Gas dynamics simulations which involve continuum-to-rarefied-to-ballistic flow transitions require physical models and numerical schemes of varying complexity depending on the local flow regime. In particular, accurate treatment of transitional and rarefied flows necessitates higher-fidelity kinetic solvers, while continuum regimes can be efficiently handled using lower-order continuum models. To span this spectrum, we use Gas-Kinetic Scheme (GKS) and Unified Gas-Kinetic Scheme (UGKS) as proxies for continuum and kinetic solvers, respectively. Hybrid frameworks that bridge these regimes typically employ switching parameters—such as Bird’s parameter (P), the local Knudsen number (Kn_GLL), or deviations from a local Maxwellian distribution—to detect non-equilibrium regions. These indicators are generally applied with fixed threshold criteria, each based on an implicit, fixed level of acceptable error. However, these static thresholds can lead to either significant flux errors or excessive, unnecessary use of high-fidelity solvers. This study proposes a user-driven, flow-aware switching framework in which the criterion parameter and the acceptable error tolerance (𝜀) are explicitly specified by the user, rather than fixed a priori.
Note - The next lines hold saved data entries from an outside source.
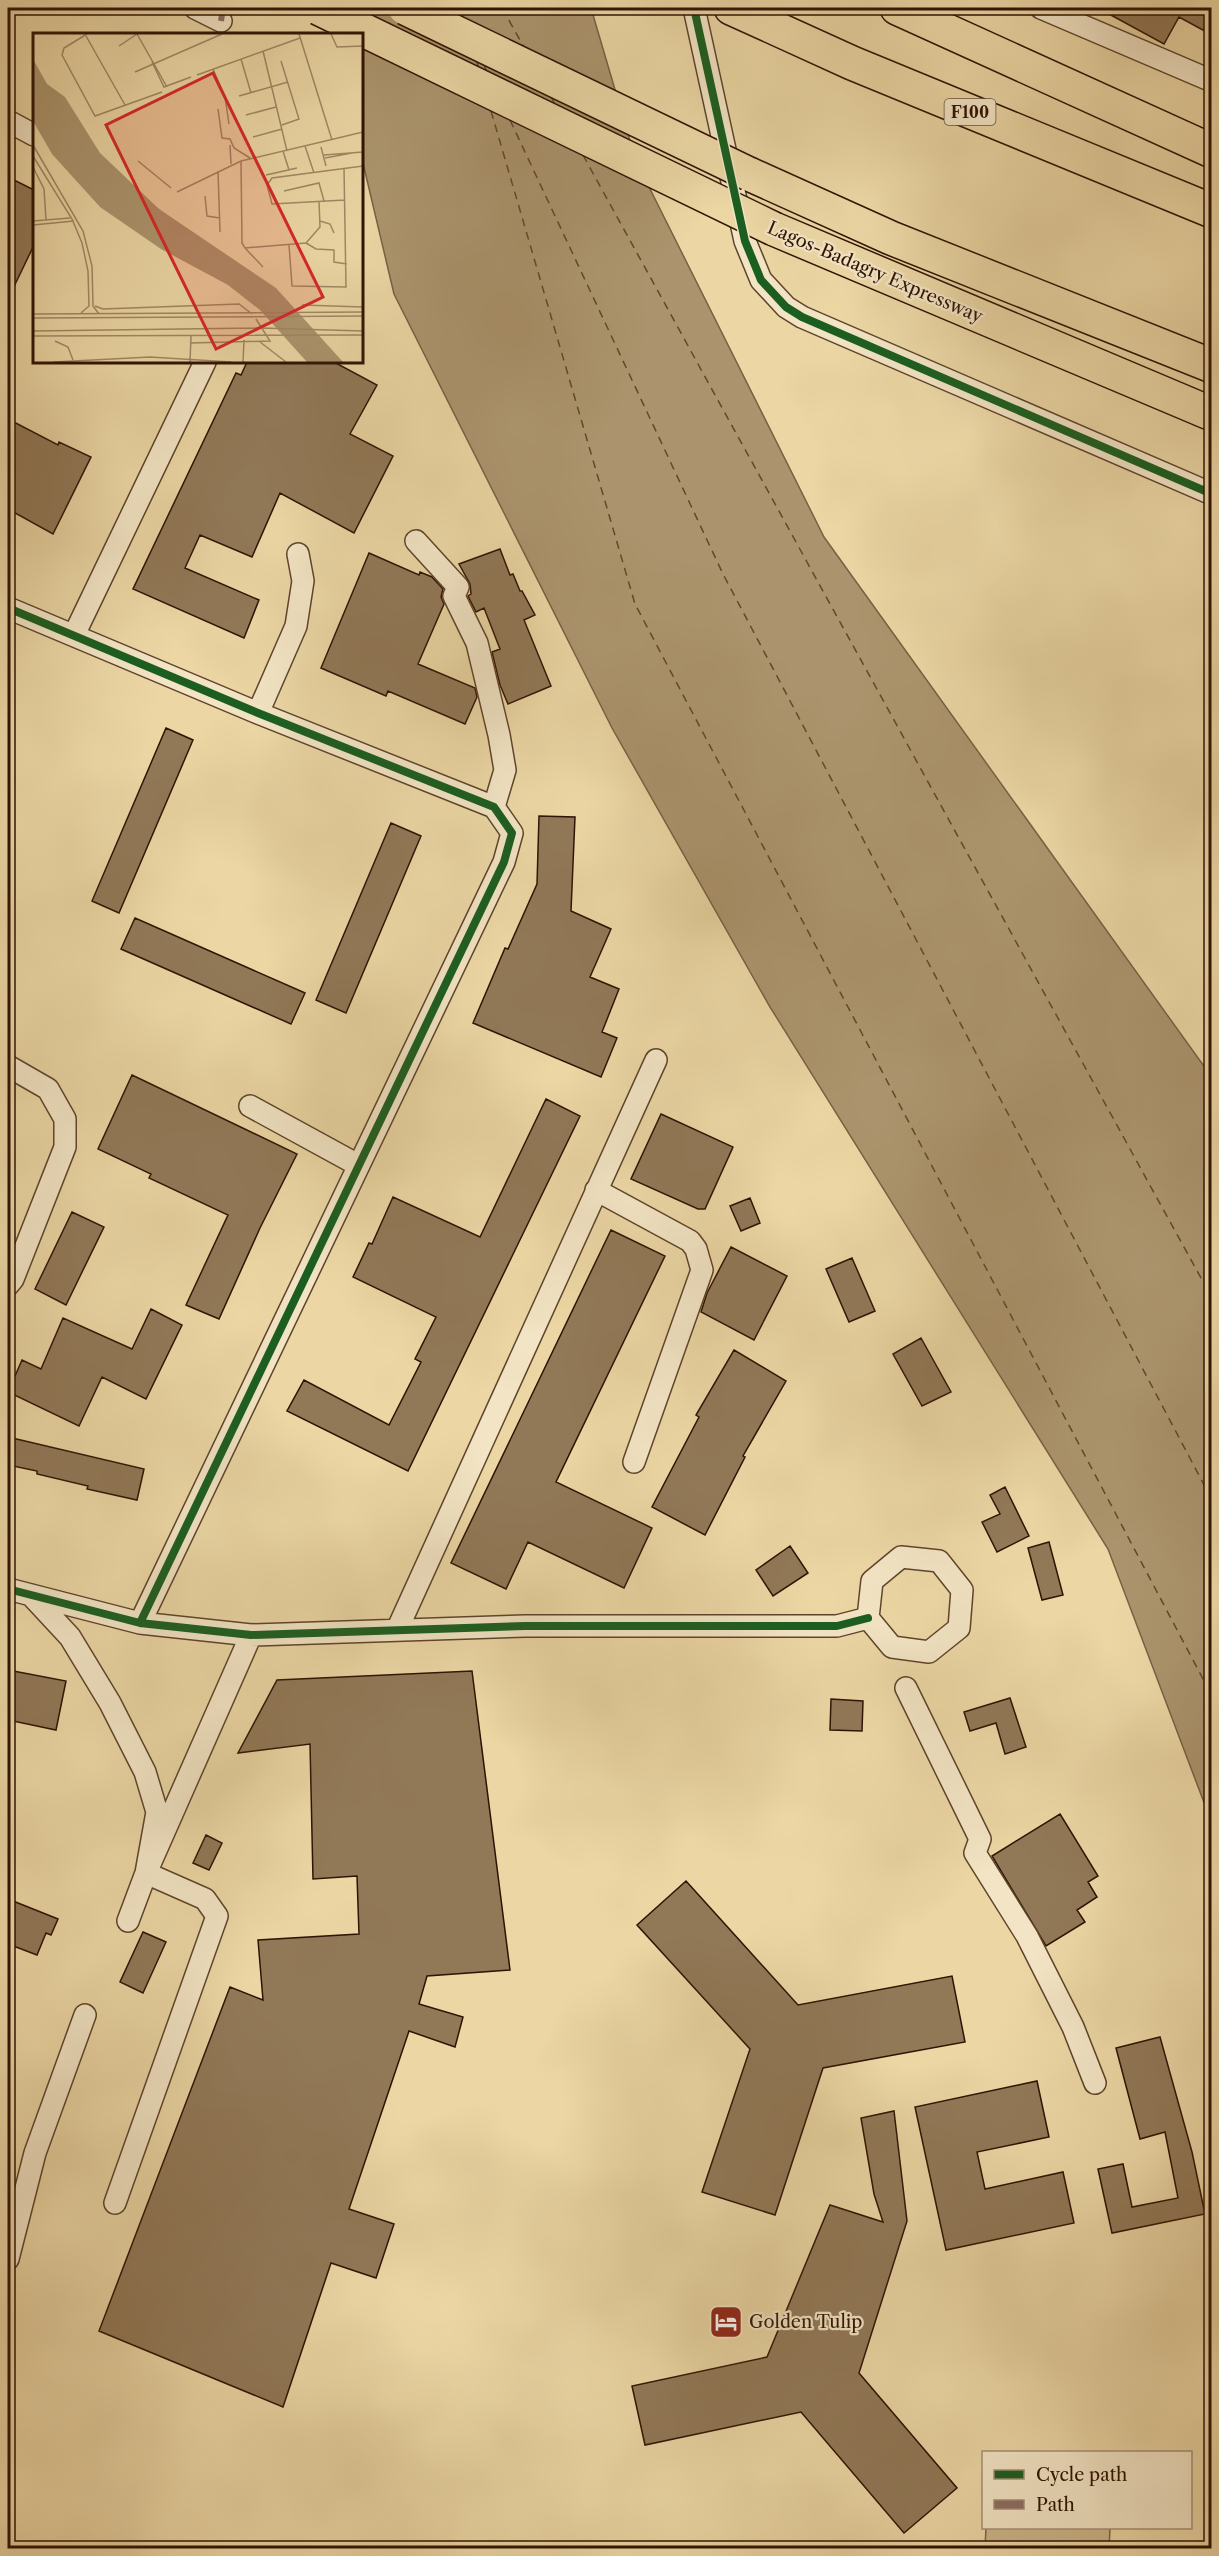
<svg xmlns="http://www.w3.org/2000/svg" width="1219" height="2556" font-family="'Libre Caslon Text',serif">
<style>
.green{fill:#cbb589;stroke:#7d6446;stroke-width:1.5}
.water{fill:#ab946d;stroke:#796043;stroke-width:1.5}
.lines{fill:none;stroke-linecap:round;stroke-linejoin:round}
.ferry{stroke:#61472d;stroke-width:1.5;stroke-dasharray:8 6;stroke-linecap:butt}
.building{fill:#917857;stroke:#2f1303;stroke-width:1.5}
.minor-casing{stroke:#5e442b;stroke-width:24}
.primary-casing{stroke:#2f1303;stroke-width:36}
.motorway-casing{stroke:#2f1303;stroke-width:36}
.minor{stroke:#f2e4c4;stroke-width:21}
.primary{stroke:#ebd6a4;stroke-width:33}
.motorway{stroke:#ebd6a4;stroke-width:33}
.primary-bridge-casing{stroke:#2f1303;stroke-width:36;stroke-linecap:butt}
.motorway-bridge-casing{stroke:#2f1303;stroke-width:36;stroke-linecap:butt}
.primary-bridge{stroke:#ebd6a4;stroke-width:33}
.motorway-bridge{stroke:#ebd6a4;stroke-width:33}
.quiet{stroke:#8d6e63;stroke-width:6;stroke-dasharray:12 6;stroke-linecap:butt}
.cycleway-casing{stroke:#f2e4c4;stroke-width:11}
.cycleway{stroke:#1b5e20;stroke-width:8}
.labels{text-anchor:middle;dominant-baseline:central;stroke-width:4.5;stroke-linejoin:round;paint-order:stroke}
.shield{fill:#f2e4c4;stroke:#6a523d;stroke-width:1.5}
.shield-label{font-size:16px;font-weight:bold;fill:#2f1303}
.street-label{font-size:18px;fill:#2f1303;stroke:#f2e4c4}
.poi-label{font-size:18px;fill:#2f1303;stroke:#f2e4c4;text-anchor:start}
.inset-river{fill:none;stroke:#ab946d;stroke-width:3}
.inset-road{fill:none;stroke:#a08864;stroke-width:1.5}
.view{fill:#d62828;fill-opacity:0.15;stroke:#d62828;stroke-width:3}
.inset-edge{fill:none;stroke:#2f1303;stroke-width:3}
</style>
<rect width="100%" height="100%" fill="#ebd6a4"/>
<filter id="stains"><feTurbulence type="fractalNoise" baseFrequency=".00333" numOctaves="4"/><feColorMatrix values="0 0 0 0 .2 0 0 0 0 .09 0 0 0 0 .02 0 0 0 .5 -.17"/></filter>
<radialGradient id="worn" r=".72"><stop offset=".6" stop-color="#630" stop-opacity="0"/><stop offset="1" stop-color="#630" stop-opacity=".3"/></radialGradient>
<path class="green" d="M 986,2528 L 1110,2528 L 1109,2548 L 985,2548 Z"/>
<path class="water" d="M 319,8 L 591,8 L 636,161 L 824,537 L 1211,1076 L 1211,1821 L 1108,1549 L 770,1007 L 612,728 L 394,294 L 362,159 L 362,34 L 328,34 Z"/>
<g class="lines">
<path class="ferry" d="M 457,8 L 462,18
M 461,8 L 465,20
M 502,8 L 525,49
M 476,59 L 479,69
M 483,63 L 487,72
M 551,97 L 556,106
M 491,111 L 635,604 L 1212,1696
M 510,120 L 723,574 L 1212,1500
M 583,155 L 1212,1298"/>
</g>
<path class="building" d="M 1098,8 L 1212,8 L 1212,35 L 1179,17 L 1164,44 Z
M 8,177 L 34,190 L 34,245 L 8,299 Z
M 247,362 L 334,362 L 377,385 L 350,434 L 393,456 L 354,533 L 280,493 L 252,557 L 200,535 L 185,568 L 259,600 L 244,638 L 133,589 L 236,373 L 241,375 Z
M 8,419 L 58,445 L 59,442 L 91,457 L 53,534 L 8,509 Z
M 500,549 L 510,575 L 513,574 L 520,591 L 522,591 L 535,615 L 524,620 L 551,686 L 508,704 L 500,685 L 492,652 L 500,649 L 484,608 L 476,612 L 468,596 L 471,594 L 470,584 L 459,564 Z
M 369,553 L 419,575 L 420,572 L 432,577 L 443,589 L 441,597 L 444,604 L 418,664 L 475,688 L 477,697 L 465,724 L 388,691 L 386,696 L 321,668 Z
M 166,728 L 193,740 L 119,913 L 92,901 Z
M 539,816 L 575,817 L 571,911 L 611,929 L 590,977 L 619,989 L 602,1032 L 617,1038 L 601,1077 L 473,1023 L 505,948 L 508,949 L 537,884 Z
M 391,823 L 421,836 L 346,1013 L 316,1000 Z
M 135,918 L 305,993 L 291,1024 L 121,949 Z
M 132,1075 L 297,1154 L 260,1228 L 219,1319 L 186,1305 L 228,1215 L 149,1178 L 151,1174 L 98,1149 Z
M 546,1099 L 580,1116 L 408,1471 L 287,1411 L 304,1380 L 389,1425 L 421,1362 L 415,1359 L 436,1317 L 353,1277 L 369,1243 L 372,1244 L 393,1197 L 480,1237 Z
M 661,1114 L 733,1147 L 705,1209 L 698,1209 L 631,1179 Z
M 750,1198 L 760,1223 L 741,1231 L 730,1206 Z
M 72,1212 L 104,1227 L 66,1305 L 35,1289 Z
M 611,1230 L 665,1256 L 556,1482 L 652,1528 L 624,1588 L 528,1542 L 506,1589 L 451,1563 Z
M 731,1247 L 787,1276 L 754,1340 L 701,1312 L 707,1293 Z
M 852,1258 L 875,1311 L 849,1322 L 826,1269 Z
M 151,1309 L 182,1325 L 146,1399 L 102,1377 L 79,1426 L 8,1392 L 22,1360 L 41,1369 L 63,1318 L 132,1349 Z
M 921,1338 L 951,1392 L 922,1406 L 893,1354 Z
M 734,1350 L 786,1381 L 743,1456 L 745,1457 L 705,1535 L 652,1507 L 699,1417 L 696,1415 Z
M 8,1437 L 144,1469 L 137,1500 L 87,1489 L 88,1486 L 37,1474 L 37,1471 L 8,1465 Z
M 1005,1487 L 1029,1536 L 997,1552 L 982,1522 L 1000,1514 L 990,1495 Z
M 1049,1542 L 1063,1595 L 1042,1600 L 1028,1548 Z
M 790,1546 L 808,1573 L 773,1596 L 756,1570 Z
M 8,1670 L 66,1681 L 56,1730 L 8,1720 Z
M 472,1671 L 510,1970 L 427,1976 L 419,2004 L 463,2017 L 455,2047 L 409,2031 L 349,2209 L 394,2224 L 376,2278 L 331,2263 L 283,2407 L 99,2331 L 230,1987 L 263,2000 L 258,1940 L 359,1934 L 357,1876 L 313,1879 L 310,1744 L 238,1753 L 277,1680 Z
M 1010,1698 L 1026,1747 L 1005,1754 L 996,1723 L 970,1731 L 964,1712 Z
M 831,1699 L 863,1701 L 862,1731 L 830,1730 Z
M 1060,1814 L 1098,1876 L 1088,1882 L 1097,1897 L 1077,1910 L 1085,1922 L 1046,1946 L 992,1856 Z
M 206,1835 L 222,1843 L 209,1870 L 193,1863 Z
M 686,1881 L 798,2005 L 952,1976 L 965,2042 L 823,2068 L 775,2215 L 702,2192 L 750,2049 L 637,1925 Z
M 8,1899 L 58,1919 L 51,1935 L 46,1933 L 37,1955 L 8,1944 Z
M 143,1932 L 166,1942 L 143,1993 L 120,1982 Z
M 1160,2037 L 1192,2152 L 1205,2214 L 1112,2233 L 1098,2169 L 1123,2164 L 1132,2207 L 1178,2198 L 1165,2132 L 1140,2139 L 1116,2048 Z
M 1037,2081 L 1049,2137 L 977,2152 L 985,2189 L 1063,2172 L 1074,2223 L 946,2250 L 915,2107 Z
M 894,2111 L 907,2221 L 859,2373 L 957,2488 L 904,2533 L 801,2412 L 645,2445 L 632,2386 L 767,2357 L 830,2205 L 883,2222 L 874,2194 L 861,2118 Z"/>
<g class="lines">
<g class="minor-casing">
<path id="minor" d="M 195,8 L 221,21
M 694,8 L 745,241 L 761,280 L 786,307 L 802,317 L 1212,494
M 1041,8 L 1212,81
M 8,121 L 34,135
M 416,541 L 458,587 L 454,596 L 477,643 L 499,735 L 505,770 L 494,807
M 8,608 L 258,713 L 494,807 L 512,833 L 504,862 L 140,1623
M 74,635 L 205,362
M 258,713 L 296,626 L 303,581 L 298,554
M 8,1066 L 48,1089 L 65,1119 L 65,1147 L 13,1279 L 8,1285
M 250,1106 L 358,1165
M 596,1190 L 690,1241 L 696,1249 L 702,1270 L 634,1462
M 901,1557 L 939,1561 L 962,1590 L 959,1628 L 929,1652 L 892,1647 L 868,1618 L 872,1581 Z
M 8,1589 L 140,1623 L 251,1635 L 525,1626 L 837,1626 L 868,1618
M 31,1595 L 70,1637 L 110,1703 L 145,1772 L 157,1812 L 146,1873 L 205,1899 L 217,1916 L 115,2203
M 397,1630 L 656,1060
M 906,1688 L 980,1839 L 975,1853 L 1027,1936 L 1073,2027 L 1095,2083
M 128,1921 L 146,1873 L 251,1635
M 8,2259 L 35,2153 L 85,2015"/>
</g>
<g class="primary-casing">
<path id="primary" d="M 897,8 L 1212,151
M 774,229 L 1212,414"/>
</g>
<g class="motorway-casing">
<path id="motorway" d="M 731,8 L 852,63 L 1212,211
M 749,174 L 891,238 L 1212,366"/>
</g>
<use href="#minor" class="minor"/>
<use href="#primary" class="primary"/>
<use href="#motorway" class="motorway"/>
<g class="primary-bridge-casing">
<path id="primary-bridge" d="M 318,8 L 774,229"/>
</g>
<g class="motorway-bridge-casing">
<path id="motorway-bridge" d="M 405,8 L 749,174"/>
</g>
<use href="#primary-bridge" class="primary-bridge"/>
<use href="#motorway-bridge" class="motorway-bridge"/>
<path class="quiet" d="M 221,21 L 223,8"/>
<g class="cycleway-casing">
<path id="cycleway" d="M 694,8 L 745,241 L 761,280 L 786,307 L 802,317 L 1212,494
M 8,608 L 258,713 L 494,807 L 512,833 L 504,862 L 140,1623
M 8,1589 L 140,1623 L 251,1635 L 525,1626 L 837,1626 L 868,1618"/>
</g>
<use href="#cycleway" class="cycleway"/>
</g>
<defs>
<g id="hotel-square" transform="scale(1.725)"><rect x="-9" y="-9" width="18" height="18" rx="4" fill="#8f2418" stroke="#f2e4c4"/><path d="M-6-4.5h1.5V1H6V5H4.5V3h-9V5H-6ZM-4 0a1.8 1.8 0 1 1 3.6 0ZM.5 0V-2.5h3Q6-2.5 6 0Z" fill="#fff"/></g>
</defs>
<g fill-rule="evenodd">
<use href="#hotel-square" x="726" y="2322"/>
</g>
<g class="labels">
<rect class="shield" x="944.5" y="99" width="51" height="26" rx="4.5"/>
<g class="shield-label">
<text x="970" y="112">F100</text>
</g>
<g class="street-label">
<text transform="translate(875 272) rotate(23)">Lagos-Badagry Expressway</text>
</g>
<g class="poi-label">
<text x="749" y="2322">Golden Tulip</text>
</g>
</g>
<g transform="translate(33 33)">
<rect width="330" height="330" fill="#ebd6a4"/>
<path d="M 0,26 L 14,51 L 32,64 L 67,120 L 126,176 L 243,255 L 310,329 L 274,329 L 227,277 L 195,252 L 128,216 L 67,174 L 19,121 L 0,88 Z" fill="#ab946d"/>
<path class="inset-river" d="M 0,45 L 54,125 L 208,238 L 244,277M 0,56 L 46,131 L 243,278M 0,70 L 42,142 L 236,278M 267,303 L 291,329M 275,303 L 303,329"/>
<path class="inset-road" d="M 54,1 L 31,15 L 29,22 L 62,83 L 129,59M 104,1 L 134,54M 266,1 L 299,107M 298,1 L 304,14 L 330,13M 53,3 L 92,72M 86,13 L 104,1M 230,18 L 254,118M 208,26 L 218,60M 248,28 L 266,86 L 249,92M 119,29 L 131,54 L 158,44M 180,36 L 192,64 L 196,91M 102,39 L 189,1M 164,42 L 267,5M 206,63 L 255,49M 185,76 L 189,105 L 197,106 L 201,115 L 217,125M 213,82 L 243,74M 220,104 L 249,96M 0,112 L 50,198 L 59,233 L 60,273 L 66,281M 197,112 L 198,131M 272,113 L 281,140M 288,114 L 293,133M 250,118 L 256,137M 291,122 L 330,119M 0,123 L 39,186 L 49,210 L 55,238 L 56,273 L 48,280M 292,125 L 319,120M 105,128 L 138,155M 208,128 L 209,210 L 212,215 L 273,210 L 287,194 L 286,168M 0,134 L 11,156 L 13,187M 185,138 L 187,199M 233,142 L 264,135M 251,158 L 286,150 L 291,168M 144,159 L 208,128 L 330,99M 172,163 L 174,183 L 187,185M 312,167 L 239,171 L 234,152 L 239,145 L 330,133M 0,188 L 37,185M 287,188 L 297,191 L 301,200M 0,192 L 41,188M 273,210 L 283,216 L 301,217 L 301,229 L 314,231M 256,212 L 259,253 L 313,254 L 311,135M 212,215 L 230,234M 269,272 L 330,274M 62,273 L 70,276 L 206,271 L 219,281M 0,281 L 330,279M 0,285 L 330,283M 0,298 L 227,295 L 330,298M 0,303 L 330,302M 22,308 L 35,314 L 40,327M 227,309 L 253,329M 158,310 L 237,308 L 223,286M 21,329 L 117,324 L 198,329M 157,329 L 158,303M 210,329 L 211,307"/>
<path class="view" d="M 180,40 L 290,264 L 183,316 L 73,92 Z"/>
<rect width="330" height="330" class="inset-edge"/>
</g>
<rect width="1219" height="2556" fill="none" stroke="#ebd6a4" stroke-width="30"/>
<rect x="9" y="9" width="1201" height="2538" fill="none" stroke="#2f1303" stroke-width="3"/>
<rect x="15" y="15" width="1189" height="2526" fill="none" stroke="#2f1303" stroke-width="1.5"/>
<rect x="982" y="2451" width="210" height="78" fill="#f2e4c4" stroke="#a49077" stroke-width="1.5"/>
<rect x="994" y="2470" width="30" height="9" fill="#1b5e20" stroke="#a49077" stroke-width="1.5"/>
<text x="1036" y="2481" font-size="18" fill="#2f1303">Cycle path</text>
<rect x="994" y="2500" width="30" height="9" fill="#8d6e63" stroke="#a49077" stroke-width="1.5"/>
<text x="1036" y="2511" font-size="18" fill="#2f1303">Path</text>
<rect width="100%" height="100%" filter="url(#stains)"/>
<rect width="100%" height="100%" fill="url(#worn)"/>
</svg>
For each switching parameter, we calibrate the critical values as functions of the global Mach number (Ma_∞), Knudsen number (Kn_∞), and the user-defined 𝜀. This approach provides a generalizable and situation-aware switching mechanism, allowing different indicators to be used interchangeably and tuned to the desired accuracy. Importantly, the optimal switching criterion can be flow-dependent, reflecting the specific physical characteristics of the flow under study. We develop and demonstrate this robust framework in the context of shock flows, showing that it enables autonomous, accurate transitions between continuum and kinetic solvers without requiring real-time, in-situ comparisons.